Shading mask algorithm for radiation calculations

I am working on a software (Ruby - Sketchup) to calculate the radiation (sun, sky and surrounding buildings) within urban development at pedestrian level. The final goal is to be able to create a contour map that shows the level of total radiation. With total radiation I mean shortwave (light) and longwave(heat). (To give you an idea: http://www.iaacblog.com/maa2011-2012-digitaltools/files/2012/01/Insolation-Analysis-All-Year.jpg)
I know there are several existing software that do this, but I need to write my own as this calculation is only part of a more complex workflow.
The (obvious) pseudo code is the following:
Select and mesh surface for analysis
From each point of the mesh
Cast n (see below) rays in the upper hemisphere (precalculated)
For each ray check whether it is in shade
If in shade => Extract properties from intersected surface
If not in shade => Flag it
loop
loop
loop
The approach above is brute force, but it is the only I can think of. The calculation time increases with the fourth power of the accuracy (Dx,Dy,Dazimth, Dtilt). I know that software like radiance use a Montecarlo approach to reduce the number of rays.
As you can imagine, the accuracy of the calculation for a specific point of the mesh is strongly dependent by the accuracy of the skydome subdivision. Similarly the accuracy on the surface depends on the coarseness of the mesh.
I was thinking to a different approach using adaptive refinement based on the results of the calculations. The refinement could work for the surface analyzed and the skydome. If the results between two adjacent points differ more than a threshold value, than a refinement will be performed. This is usually done in fluid simulation, but I could not find anything about light simulation.
Also i wonder whether there are are algorithms, from computer graphics for example, that would allow to minimize the number of calculations. For example: check the maximum height of the surroundings so to exclude certain part of the skydome for certain points.
I don't need extreme accuracy as I am not doing rendering. My priority is speed at this moment.
Any suggestion on the approach?

__EXCERPTED DATA__:
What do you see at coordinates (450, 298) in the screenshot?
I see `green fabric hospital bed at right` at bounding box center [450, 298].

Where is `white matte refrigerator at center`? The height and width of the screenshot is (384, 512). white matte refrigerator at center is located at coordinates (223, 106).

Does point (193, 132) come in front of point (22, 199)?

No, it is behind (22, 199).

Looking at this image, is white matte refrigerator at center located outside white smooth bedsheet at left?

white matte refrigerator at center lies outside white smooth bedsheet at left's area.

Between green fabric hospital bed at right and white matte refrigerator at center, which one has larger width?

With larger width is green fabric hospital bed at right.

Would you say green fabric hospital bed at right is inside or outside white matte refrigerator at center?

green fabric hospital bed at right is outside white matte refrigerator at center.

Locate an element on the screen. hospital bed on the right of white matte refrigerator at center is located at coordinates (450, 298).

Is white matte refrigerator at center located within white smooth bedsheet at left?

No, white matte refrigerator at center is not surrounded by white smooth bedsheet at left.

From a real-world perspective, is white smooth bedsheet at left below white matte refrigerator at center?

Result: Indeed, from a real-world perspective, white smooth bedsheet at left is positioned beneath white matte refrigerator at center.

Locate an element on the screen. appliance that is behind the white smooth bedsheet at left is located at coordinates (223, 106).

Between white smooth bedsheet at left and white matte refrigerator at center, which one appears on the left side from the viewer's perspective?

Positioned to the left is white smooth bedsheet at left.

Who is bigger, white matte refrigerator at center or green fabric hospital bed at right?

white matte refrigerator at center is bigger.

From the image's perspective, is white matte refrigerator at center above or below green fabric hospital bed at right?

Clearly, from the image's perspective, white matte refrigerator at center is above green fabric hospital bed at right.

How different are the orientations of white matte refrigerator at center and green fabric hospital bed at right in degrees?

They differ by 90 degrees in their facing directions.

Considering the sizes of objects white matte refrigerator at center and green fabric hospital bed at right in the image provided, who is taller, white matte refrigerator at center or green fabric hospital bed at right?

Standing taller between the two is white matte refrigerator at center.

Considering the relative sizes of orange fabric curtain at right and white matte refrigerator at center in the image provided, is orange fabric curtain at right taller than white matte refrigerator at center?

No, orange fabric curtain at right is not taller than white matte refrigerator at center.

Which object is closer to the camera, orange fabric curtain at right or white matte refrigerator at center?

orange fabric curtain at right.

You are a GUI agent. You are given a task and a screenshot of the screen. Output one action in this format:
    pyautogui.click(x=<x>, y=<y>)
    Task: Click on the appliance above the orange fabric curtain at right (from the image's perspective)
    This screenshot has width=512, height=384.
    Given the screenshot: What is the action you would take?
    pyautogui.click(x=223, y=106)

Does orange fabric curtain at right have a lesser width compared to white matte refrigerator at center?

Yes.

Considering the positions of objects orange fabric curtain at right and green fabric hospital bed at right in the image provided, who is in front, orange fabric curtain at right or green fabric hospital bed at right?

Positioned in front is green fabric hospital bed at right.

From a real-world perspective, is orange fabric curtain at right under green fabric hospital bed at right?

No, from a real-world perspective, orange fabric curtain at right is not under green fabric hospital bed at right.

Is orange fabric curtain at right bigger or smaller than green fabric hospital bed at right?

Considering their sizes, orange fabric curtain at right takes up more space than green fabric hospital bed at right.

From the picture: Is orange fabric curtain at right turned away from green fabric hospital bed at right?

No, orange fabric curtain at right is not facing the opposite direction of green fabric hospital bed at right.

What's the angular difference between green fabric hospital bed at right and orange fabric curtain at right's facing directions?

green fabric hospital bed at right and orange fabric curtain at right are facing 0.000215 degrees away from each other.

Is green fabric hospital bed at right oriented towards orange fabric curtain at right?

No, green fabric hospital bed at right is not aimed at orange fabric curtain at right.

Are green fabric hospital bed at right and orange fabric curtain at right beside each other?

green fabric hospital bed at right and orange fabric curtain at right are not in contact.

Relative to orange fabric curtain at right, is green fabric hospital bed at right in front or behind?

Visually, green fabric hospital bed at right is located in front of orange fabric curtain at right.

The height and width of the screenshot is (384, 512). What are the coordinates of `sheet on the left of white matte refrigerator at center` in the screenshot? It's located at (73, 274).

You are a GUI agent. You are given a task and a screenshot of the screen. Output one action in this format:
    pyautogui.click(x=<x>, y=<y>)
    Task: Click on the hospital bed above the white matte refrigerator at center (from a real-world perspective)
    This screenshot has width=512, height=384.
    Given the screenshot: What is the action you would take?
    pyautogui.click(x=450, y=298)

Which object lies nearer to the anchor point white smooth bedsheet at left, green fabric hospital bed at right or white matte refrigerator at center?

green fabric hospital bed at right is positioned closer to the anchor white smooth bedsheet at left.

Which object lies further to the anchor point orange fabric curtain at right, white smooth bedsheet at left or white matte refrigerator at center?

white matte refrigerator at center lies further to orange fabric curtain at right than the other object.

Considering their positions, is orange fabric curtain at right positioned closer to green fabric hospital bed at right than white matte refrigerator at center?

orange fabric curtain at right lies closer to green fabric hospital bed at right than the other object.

__REQUIRED ACTION__:
Return the portion of the shading mask post starting at "I am working" and ending at "more complex workflow.", copied word for word.

__RESULT__:
I am working on a software (Ruby - Sketchup) to calculate the radiation (sun, sky and surrounding buildings) within urban development at pedestrian level. The final goal is to be able to create a contour map that shows the level of total radiation. With total radiation I mean shortwave (light) and longwave(heat). (To give you an idea: http://www.iaacblog.com/maa2011-2012-digitaltools/files/2012/01/Insolation-Analysis-All-Year.jpg)
I know there are several existing software that do this, but I need to write my own as this calculation is only part of a more complex workflow.